▸ REQUIRED ACTIONS:
[a] Reproduce the part of the millennials passage that begins at the words "Millennial. I believe" and stops after "of people .".
[b] In the millennials passage, starting in what year did social media become a huge powerhouse and outlet for political content?

▸ SELECTED TEXT:
══════

Millennial. I believe this term is thrown about so loosely. Here’s why: a millennium as we know it, is a period of time representing 1,000 years. Yet for some odd reason a ‘millennial’ is a human being who has been born between the years of 1980 and 2000, a mere 2% of a millennium. Perhaps whoever coined the term was thinking about the people who grew up in the age of the 2000s…Who knows? Whatever  the reason behind it,  I don’t entirely agree we should be mentally confining ourselves to one group of people .

Nonetheless,  I had the pleasure of growing up with a wide range of things, from the Beatles to Saved by the Bell to Madonna, Michael Jackson, Super Nintendo, MTV Spring Break, etc. etc.  Being the baby of five kids from baby boomer generation parents, I was more exposed to things people my age generally were not exposed to, unless they had older siblings. All of that to preface, I have a very different (or skewed, depending on how you are looking at it) perspective on everything, including politics.

I was born the year Clinton had been inaugurated for his first term and I can honestly say I have been coherent for five presidential elections: Bush, Bush re-election, Obama, Obama re-election, and now the current election. We can all agree that social media became a huge powerhouse and outlet for political content starting in 2008. We no longer gained information about the political race from the newspaper, TV broadcasts, The Daily Show and SNL’s satire, but became exposed to every thought and move made by candidates  through Facebook and Twitter.  Social media blew up the conversation on politics.

══════

(Extracted page text data)
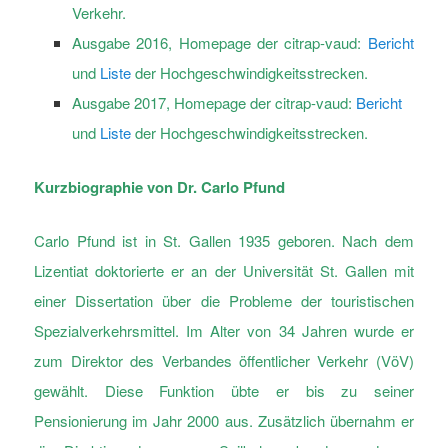
Verkehr.
Ausgabe 2016, Homepage der citrap-vaud:
Bericht
und
Liste
der Hochgeschwindigkeitsstrecken.
Ausgabe 2017, Homepage der citrap-vaud:
Bericht
und
Liste
der Hochgeschwindigkeitsstrecken.
Kurzbiographie von Dr. Carlo Pfund
Carlo Pfund ist in St. Gallen 1935 geboren. Nach dem
Lizentiat doktorierte er an der Universität St. Gallen mit
einer Dissertation über die Probleme der touristischen
Spezialverkehrsmittel. Im Alter von 34 Jahren wurde er
zum Direktor des Verbandes öffentlicher Verkehr (VöV)
gewählt. Diese Funktion übte er bis zu seiner
Pensionierung im Jahr 2000 aus. Zusätzlich übernahm er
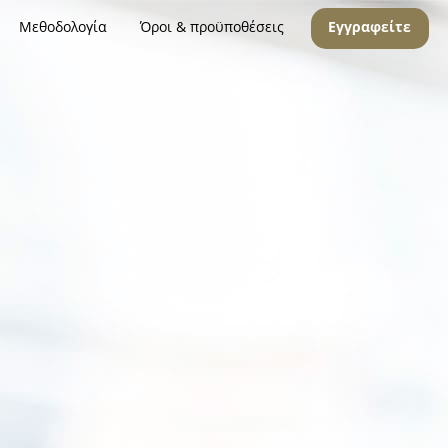
Μεθοδολογία
Όροι & προϋποθέσεις
Εγγραφείτε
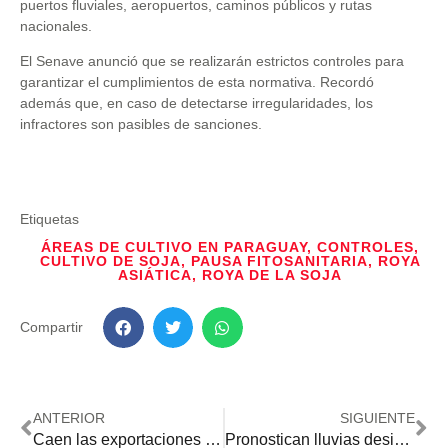
puertos fluviales, aeropuertos, caminos públicos y rutas
nacionales.
El Senave anunció que se realizarán estrictos controles para
garantizar el cumplimientos de esta normativa. Recordó
además que, en caso de detectarse irregularidades, los
infractores son pasibles de sanciones.
Etiquetas
ÁREAS DE CULTIVO EN PARAGUAY
,
CONTROLES
,
CULTIVO DE SOJA
,
PAUSA FITOSANITARIA
,
ROYA
ASIÁTICA
,
ROYA DE LA SOJA
Compartir
ANTERIOR
SIGUIENTE
Caen las exportaciones de maíz, pero suben los ingresos por la alta demanda brasileña
Pronostican lluvias desiguales que traerán alivio y desafíos para los cultivos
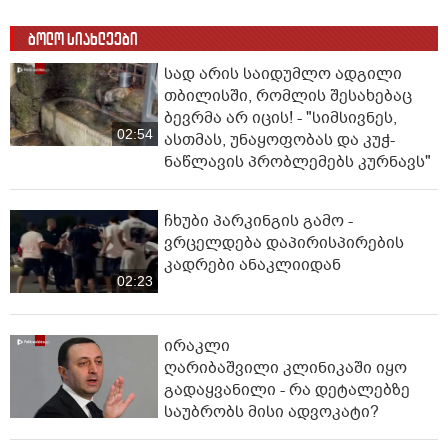
ბოლო სიახლეები
სად არის საიდუმლო ადგილი
თბილისში, რომლის შესახებაც
ბევრმა არ იცის! - "სიმსივნეს,
02:54
ასთმას, უნაყოფობას და კუჭ-
ნაწლავის პრობლემებს კურნავს"
ჩხუბი პარკინგის გამო -
ვრცელდება დაპირისპირების
კადრები ანაკლიიდან
02:23
ირაკლი
ღარიბაშვილი კლინიკაში იყო
გადაყვანილი - რა დეტალებზე
საუბრობს მისი ადვოკატი?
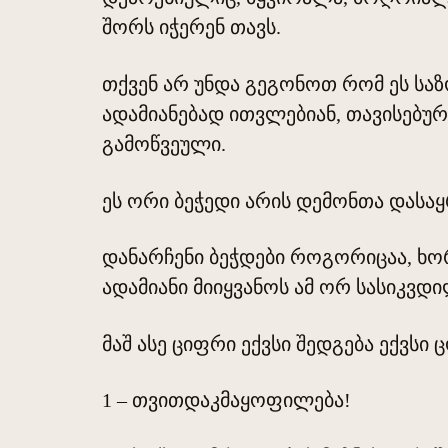
შორს იჭერენ თავს.
თქვენ არ უნდა გეგონოთ რომ ეს საზ
ადამიანებად ითვლებიან, თავისებურ
გამოწვეული.
ეს ორი ბეჭედი არის დემონთა დასაყ
დანარჩენი ბეჭდები როგორიცაა, ხო
ადამიანი მიიყვანოს ამ ორ სასიკვდ
მაშ ასე ციფრი ექვსი შედგება ექვსი 
1 – თვითდაკმაყოფილება!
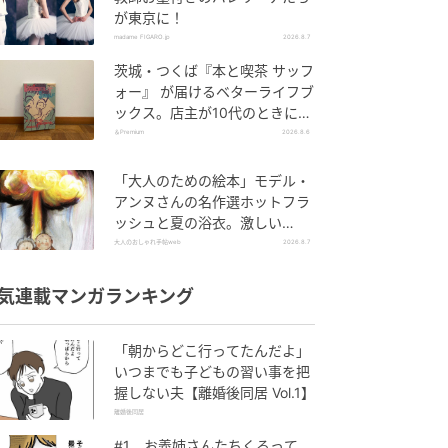
が東京に！
madame FIGARO.jp
2026.8.7
茨城・つくば『本と喫茶 サッフ
ォー』 が届けるベターライフブ
ックス。店主が10代のときに、
私の生き方を変えた本として挙
＆Premium
2026.8.6
げてくれた本は『くちびるから
散弾銃』。
「大人のための絵本」モデル・
アンヌさんの名作選ホットフラ
ッシュと夏の浴衣。激しい
「熱」が教えてくれた平和の絵
大人のおしゃれ手帖web
2026.8.7
本～『風が吹くとき』『やば
っ！』～vol.47
気連載マンガランキング
「朝からどこ行ってたんだよ」
いつまでも子どもの習い事を把
握しない夫【離婚後同居 Vol.1】
離婚後同居
#1 お義姉さんたちくるって、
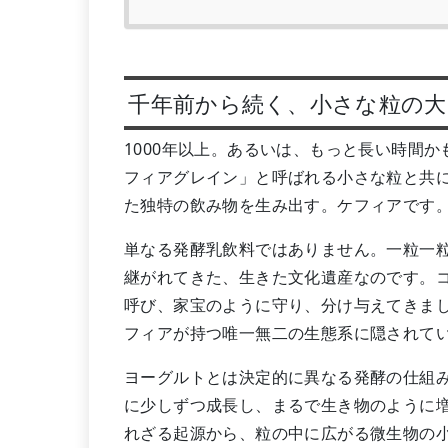
千年前から続く、小さな粒の大
1000年以上。あるいは、もっと長い時間
フィアグレイン」と呼ばれる小さな粒と共
た独特の飲み物を生み出す。ケフィアです
単なる発酵乳飲料ではありません。一粒一
継がれてきた、生きた文化遺産なのです。
呼び、家宝のように守り、分け与えてきま
フィアが持つ唯一無二の生態系に隠されて
ヨーグルトとは決定的に異なる発酵の仕組
に少しずつ成長し、まるで生き物のように
れざる起源から、粒の中に広がる微生物の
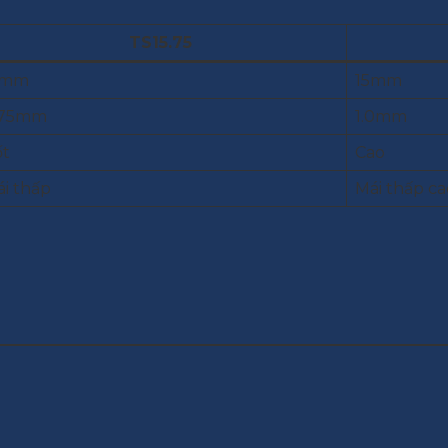
TS15.75
5mm
15mm
.75mm
1.0mm
ốt
Cao
i thấp
Mái thấp ca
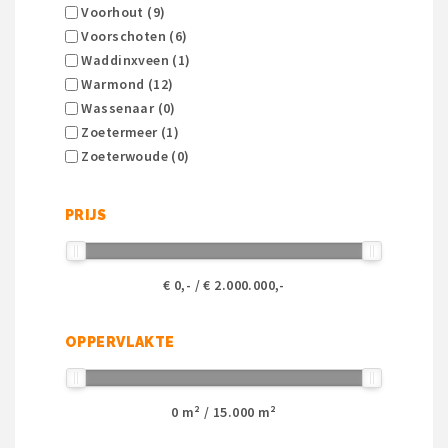
Voorhout (9)
Voorschoten (6)
Waddinxveen (1)
Warmond (12)
Wassenaar (0)
Zoetermeer (1)
Zoeterwoude (0)
PRIJS
€
0
,- / €
2.000.000
,-
OPPERVLAKTE
0
m² /
15.000
m²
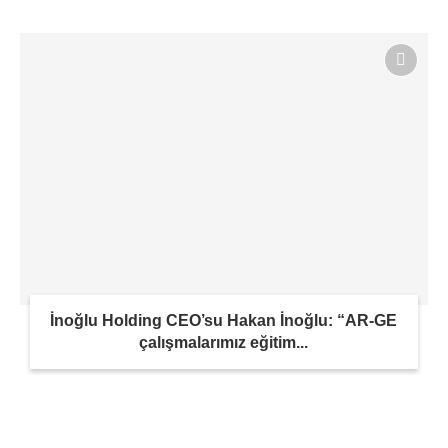
İnoğlu Holding CEO’su Hakan İnoğlu: “AR-GE
çalışmalarımız eğitim...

══════

▸ ANSWERS:
[a]
Millennial. I believe this term is thrown about so loosely. Here’s why: a millennium as we know it, is a period of time representing 1,000 years. Yet for some odd reason a ‘millennial’ is a human being who has been born between the years of 1980 and 2000, a mere 2% of a millennium. Perhaps whoever coined the term was thinking about the people who grew up in the age of the 2000s…Who knows? Whatever  the reason behind it,  I don’t entirely agree we should be mentally confining ourselves to one group of people .

[b] 2008